Cuomo’s press secretary shared what she said was the governor’s schedule for October 2017, which lists all passengers on their flights, as well as a testimonial from other travel advisors. “We were on each of those October flights and that conversation did not happen,” said senior advisor to Governor John Maggiore, president and CEO of Empire State Development Howard Zemsky, former Cuomo director of communications Dani Lever and former secretary press release Abbey Fashouer Collins in a statement.
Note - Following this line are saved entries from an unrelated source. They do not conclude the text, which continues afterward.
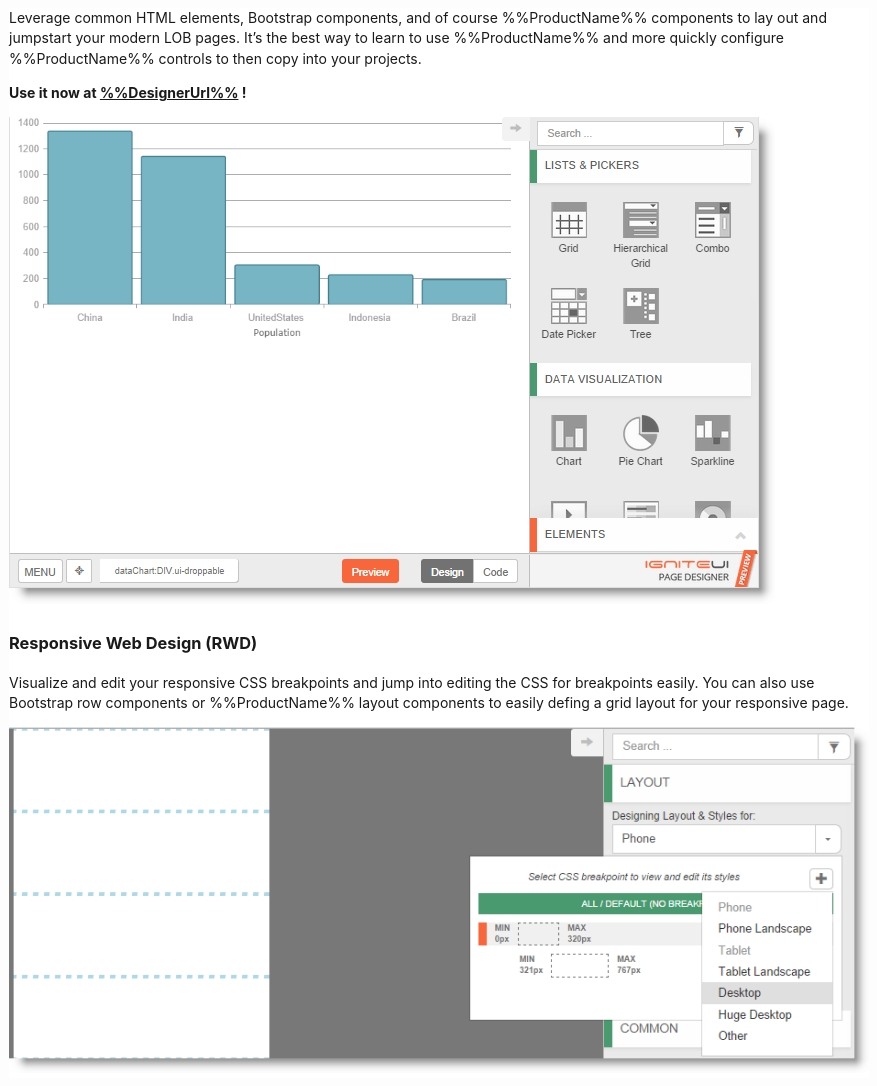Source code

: Leverage common HTML elements, Bootstrap components, and of course %%ProductName%% components to lay out and jumpstart your modern LOB pages. It’s the best way to learn to use %%ProductName%% and more quickly configure %%ProductName%% controls to then copy into your projects.

**Use it now at [%%DesignerUrl%%](%%DesignerUrl%%) !**


![](images/Whats_New_In_Ignite_UI_2014_Volume_2_1.png)

### Responsive Web Design (RWD)

Visualize and edit your responsive CSS breakpoints and jump into editing the CSS for breakpoints easily. You can also use Bootstrap row components or %%ProductName%% layout components to easily defing a grid layout for your responsive page.

![](images/Whats_New_In_Ignite_UI_2014_Volume_2_2.png)
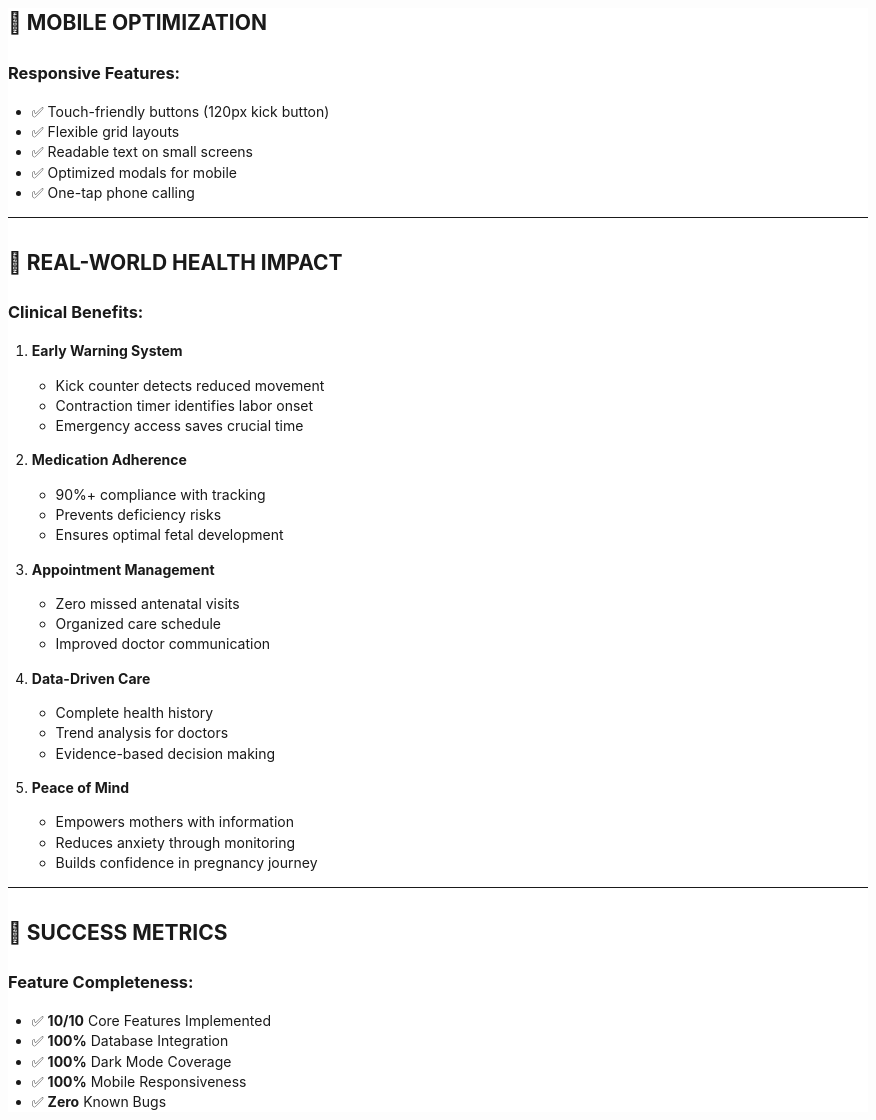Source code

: 
## 📱 **MOBILE OPTIMIZATION**

### Responsive Features:
- ✅ Touch-friendly buttons (120px kick button)
- ✅ Flexible grid layouts
- ✅ Readable text on small screens
- ✅ Optimized modals for mobile
- ✅ One-tap phone calling

---

## 🏥 **REAL-WORLD HEALTH IMPACT**

### Clinical Benefits:
1. **Early Warning System**
   - Kick counter detects reduced movement
   - Contraction timer identifies labor onset
   - Emergency access saves crucial time

2. **Medication Adherence**
   - 90%+ compliance with tracking
   - Prevents deficiency risks
   - Ensures optimal fetal development

3. **Appointment Management**
   - Zero missed antenatal visits
   - Organized care schedule
   - Improved doctor communication

4. **Data-Driven Care**
   - Complete health history
   - Trend analysis for doctors
   - Evidence-based decision making

5. **Peace of Mind**
   - Empowers mothers with information
   - Reduces anxiety through monitoring
   - Builds confidence in pregnancy journey

---

## 🎯 **SUCCESS METRICS**

### Feature Completeness:
- ✅ **10/10** Core Features Implemented
- ✅ **100%** Database Integration
- ✅ **100%** Dark Mode Coverage
- ✅ **100%** Mobile Responsiveness
- ✅ **Zero** Known Bugs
Boylan said he had long “tried to excuse” the governor’s behavior, but he couldn’t do it anymore after he gave her an unsolicited kiss during a private meeting in his New York City office. According to Boylan, the governor “stepped forward” when she was leaving his office and kissed her on the lips. “I was in shock, but I kept walking,” she wrote.

Boylan said she passed the desk of Cuomo’s executive secretary on leaving her office and said she was “afraid to have seen the kiss”.

“The idea that someone would think that I maintained my high position because of the governor’s ‘passion’ for me was more degrading than the kiss itself,” she added.

Boylan said the governor’s “widespread harassment” was not limited to her. According to Boylan, the governor also “made unflattering comments about the weight of fellow women … ridiculed them about their romantic relationships and other significant people” and “said that the reasons why men receive women are ‘money and power'”.

“Governor Andrew Cuomo has created a culture within his administration where sexual harassment and bullying are so widespread that they are not only tolerated, but expected,” wrote Boylan. “His inappropriate behavior towards women was an assertion that he liked you, that you must be doing something right. He used intimidation to silence his critics. And if you dared speak, you would face the consequences.”

Boylan wrote in his average essay that he was motivated to go public after learning that Cuomo was being considered as a United States attorney general. “Seeing his name fluctuate as a potential candidate for the US attorney general – the highest law enforcement officer in the country – pissed me off,” she said.

“In some tweets, I told the world what some close friends, relatives and my therapist had known for years: Andrew Cuomo abused his power as governor to sexually harass me, just as he had done with so many other women,” she wrote.

“I know that some will consider my experience trivial. We are used to powerful men behaving badly when no one is looking. But what does that say about us when everyone is looking and no one says anything?”

In response to Boylan’s essay, Republican Congresswoman Elise Stefanik of New York called for Cuomo’s resignation. “Sexual harassment and sexual abuse in the workplace is not a political issue, it is right and wrong. Governor Cuomo must resign immediately,” wrote Stefanik in a statement published in Twitter. “… Any elected official who does not immediately request his resignation is an accomplice.”

Stefanik is not the first New York lawmaker to call for the end of Cuomo’s term. Congressman Ron Kim is defending the impeachment, saying the governor threatened him after Kim lobbied his office over “hidden” data on deaths in nursing homes during the pandemic.

“This is not about a feud between two people, but about their ongoing efforts to involve other lawmakers with lies and cover up their deadly and unilateral policies during this pandemic,” wrote Kim in the New York Daily News. “The governor’s attempt to force me to lie for his administration must be the last straw.”

The FBI and federal prosecutors in Brooklyn have opened an investigation on how the Cuomo administration dealt with nursing home residents who contracted COVID-19 in the early months of the pandemic.